As end-users’ usage of these communication protocols has evolved, valve OEMs have continued developing online diagnostic software as part of their core portfolio scope. Along this journey, many OEMs have found the fastest path to market has been to simply expand their existing calibration and commissioning software platforms to include real-time online diagnostic feedback. While this method is initially attractive because of the ease of installation and speed to market, a deeper understanding reveals that this approach breaks the cardinal rule of cybersecurity. If hacked, any online software that allows access to controlling the valve for closing or opening could result in an emergency plant shutdown, or worse, a lethal event.
This topic of online diagnostics that have the ability to control is especially important given that many plants typically prioritize their most critical valves for diagnostic monitoring. Because of this, hackers can make the greatest impact on the most critical applications by simply tapping into a misapplied online diagnostic tool. This type of indirect cyberattack is known as “Island Hopping,” and it is a well-known tactic whereby attackers move laterally within a compromised network looking for less defended programs or systems, and penetrate quickly, often without detection.

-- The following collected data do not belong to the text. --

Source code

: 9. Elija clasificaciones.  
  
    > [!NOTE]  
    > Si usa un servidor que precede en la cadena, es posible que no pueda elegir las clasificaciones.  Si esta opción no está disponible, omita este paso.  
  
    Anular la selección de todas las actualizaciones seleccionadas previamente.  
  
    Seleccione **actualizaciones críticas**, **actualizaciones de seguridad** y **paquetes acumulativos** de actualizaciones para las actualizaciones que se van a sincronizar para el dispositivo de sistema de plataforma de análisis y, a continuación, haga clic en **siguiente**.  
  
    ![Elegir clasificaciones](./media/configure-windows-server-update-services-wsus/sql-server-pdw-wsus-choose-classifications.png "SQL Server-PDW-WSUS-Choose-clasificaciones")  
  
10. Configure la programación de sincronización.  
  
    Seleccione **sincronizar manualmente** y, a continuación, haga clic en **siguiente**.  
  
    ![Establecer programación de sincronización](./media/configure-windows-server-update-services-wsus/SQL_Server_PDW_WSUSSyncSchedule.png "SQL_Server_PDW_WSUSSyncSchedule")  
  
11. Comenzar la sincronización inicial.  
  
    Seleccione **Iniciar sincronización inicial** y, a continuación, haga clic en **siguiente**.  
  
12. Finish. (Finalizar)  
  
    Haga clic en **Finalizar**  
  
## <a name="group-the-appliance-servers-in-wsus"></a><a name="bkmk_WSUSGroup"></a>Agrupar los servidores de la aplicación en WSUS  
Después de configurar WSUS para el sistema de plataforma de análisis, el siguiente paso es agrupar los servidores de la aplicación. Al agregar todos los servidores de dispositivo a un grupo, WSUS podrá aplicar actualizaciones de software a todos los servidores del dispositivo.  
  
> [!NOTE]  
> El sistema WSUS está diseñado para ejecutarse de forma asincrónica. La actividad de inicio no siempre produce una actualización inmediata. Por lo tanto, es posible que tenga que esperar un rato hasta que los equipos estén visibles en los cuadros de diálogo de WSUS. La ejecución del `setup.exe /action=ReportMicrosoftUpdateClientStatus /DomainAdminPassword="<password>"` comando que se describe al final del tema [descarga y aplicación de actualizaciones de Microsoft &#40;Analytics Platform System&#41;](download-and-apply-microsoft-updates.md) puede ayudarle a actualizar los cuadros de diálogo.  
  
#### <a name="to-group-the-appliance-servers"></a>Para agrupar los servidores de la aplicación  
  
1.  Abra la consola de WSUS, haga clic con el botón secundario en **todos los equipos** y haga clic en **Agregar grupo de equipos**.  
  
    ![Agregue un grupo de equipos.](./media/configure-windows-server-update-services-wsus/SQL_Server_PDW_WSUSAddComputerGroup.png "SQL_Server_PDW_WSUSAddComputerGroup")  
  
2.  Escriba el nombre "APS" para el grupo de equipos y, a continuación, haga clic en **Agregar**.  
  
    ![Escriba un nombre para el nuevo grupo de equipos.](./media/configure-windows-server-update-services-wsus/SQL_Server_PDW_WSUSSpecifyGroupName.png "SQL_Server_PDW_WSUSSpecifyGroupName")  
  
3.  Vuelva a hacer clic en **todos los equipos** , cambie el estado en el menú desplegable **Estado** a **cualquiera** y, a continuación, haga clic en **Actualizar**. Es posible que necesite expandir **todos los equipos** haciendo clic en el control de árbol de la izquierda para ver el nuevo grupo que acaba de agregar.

Because of this reality, the ideal cybersecure approach to online control valve diagnostics is to separate software programs that continuously monitor valve performance from those tools that can be used to control and move the valve.
A U.S.-based cybersecurity firm specializing in ICS recently issued an alert identifying a cyberattack group that is primarily active in the Middle East whose sites are now set on disrupting the U.S. refining industry. The group’s recent 2018 attack successfully infiltrated a refinery’s safety instrumented system with the intent to cause a lethal explosion. The International Society for Automation (ISA) responded to this growing threat by forming a Global Cybersecurity Alliance that endorses cybersecurity standards, such as ISA/IEC 62443. This consortium of OEMs, end users, government agencies and expert consultants was created to share awareness, education, readiness and knowledge in the face of growing global cyber threats.
Today, valve OEMs play a critical role in this consortium, not only to develop safe software tools, but also to provide education so users understand the proper application of the tools. When designing a strategy for optimization and valve lifecycle management using online diagnostic software, system architects must consider not only the benefits of performance management but also the cybersecurity of their total solution.
Combining all-in-one, online solutions exposes plants to potentially catastrophic scenarios that could otherwise be eliminated with the right tools in place.
Online diagnostic tools are essential, and they offer a wealth of features via friction and error-trending algorithms for tracking trends, diagnosing and predicting failures during real-time operation before actual visible performance degradation occurs. However, recent events and increased awareness of potential threats emphasize that online monitoring programs should be scrutinized and separated from tools with the ability to command and override control.
Various options exist today, but only a few are designed specifically to provide the full, real-time benefits without the cyberexposure. The most secure designs include separate online diagnostic software that cannot write commands to any valve it is monitoring.